*EXERCISE AIM:* Produce an exact copy of the first line of the data below and each line after it, please, up to and including the one with "Table 1. Advanced".

———

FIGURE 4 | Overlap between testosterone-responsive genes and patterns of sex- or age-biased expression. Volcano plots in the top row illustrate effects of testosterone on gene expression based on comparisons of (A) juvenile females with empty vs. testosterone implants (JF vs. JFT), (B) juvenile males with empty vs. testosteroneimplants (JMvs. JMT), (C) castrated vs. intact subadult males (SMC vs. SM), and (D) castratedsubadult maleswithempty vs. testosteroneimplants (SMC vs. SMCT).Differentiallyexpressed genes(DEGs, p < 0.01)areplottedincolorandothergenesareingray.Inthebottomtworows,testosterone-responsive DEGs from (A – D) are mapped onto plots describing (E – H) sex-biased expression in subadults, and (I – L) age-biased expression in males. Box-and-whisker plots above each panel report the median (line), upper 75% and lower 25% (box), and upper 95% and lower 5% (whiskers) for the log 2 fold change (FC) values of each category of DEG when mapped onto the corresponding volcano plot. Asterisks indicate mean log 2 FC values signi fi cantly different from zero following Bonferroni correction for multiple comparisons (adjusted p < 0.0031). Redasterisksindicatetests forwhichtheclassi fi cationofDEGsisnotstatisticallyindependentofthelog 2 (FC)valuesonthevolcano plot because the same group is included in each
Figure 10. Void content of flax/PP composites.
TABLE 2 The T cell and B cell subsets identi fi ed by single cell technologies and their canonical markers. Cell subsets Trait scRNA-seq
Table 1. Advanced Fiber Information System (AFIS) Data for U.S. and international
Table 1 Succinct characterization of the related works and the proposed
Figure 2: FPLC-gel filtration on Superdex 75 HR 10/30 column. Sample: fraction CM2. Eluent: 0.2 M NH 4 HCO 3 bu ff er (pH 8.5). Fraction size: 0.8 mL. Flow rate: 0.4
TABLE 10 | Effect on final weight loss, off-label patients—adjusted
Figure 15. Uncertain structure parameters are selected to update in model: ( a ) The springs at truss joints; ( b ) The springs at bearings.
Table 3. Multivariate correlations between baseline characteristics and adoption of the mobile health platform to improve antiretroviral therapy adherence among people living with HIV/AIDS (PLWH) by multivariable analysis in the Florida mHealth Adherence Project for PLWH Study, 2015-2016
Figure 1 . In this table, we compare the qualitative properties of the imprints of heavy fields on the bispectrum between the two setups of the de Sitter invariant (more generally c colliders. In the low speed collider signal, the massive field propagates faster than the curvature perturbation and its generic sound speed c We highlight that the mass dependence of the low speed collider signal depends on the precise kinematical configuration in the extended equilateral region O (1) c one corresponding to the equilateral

———

*TASK ANSWER:*
FIGURE 4 | Overlap between testosterone-responsive genes and patterns of sex- or age-biased expression. Volcano plots in the top row illustrate effects of testosterone on gene expression based on comparisons of (A) juvenile females with empty vs. testosterone implants (JF vs. JFT), (B) juvenile males with empty vs. testosteroneimplants (JMvs. JMT), (C) castrated vs. intact subadult males (SMC vs. SM), and (D) castratedsubadult maleswithempty vs. testosteroneimplants (SMC vs. SMCT).Differentiallyexpressed genes(DEGs, p < 0.01)areplottedincolorandothergenesareingray.Inthebottomtworows,testosterone-responsive DEGs from (A – D) are mapped onto plots describing (E – H) sex-biased expression in subadults, and (I – L) age-biased expression in males. Box-and-whisker plots above each panel report the median (line), upper 75% and lower 25% (box), and upper 95% and lower 5% (whiskers) for the log 2 fold change (FC) values of each category of DEG when mapped onto the corresponding volcano plot. Asterisks indicate mean log 2 FC values signi fi cantly different from zero following Bonferroni correction for multiple comparisons (adjusted p < 0.0031). Redasterisksindicatetests forwhichtheclassi fi cationofDEGsisnotstatisticallyindependentofthelog 2 (FC)valuesonthevolcano plot because the same group is included in each
Figure 10. Void content of flax/PP composites.
TABLE 2 The T cell and B cell subsets identi fi ed by single cell technologies and their canonical markers. Cell subsets Trait scRNA-seq
Table 1. Advanced Fiber Information System (AFIS) Data for U.S. and international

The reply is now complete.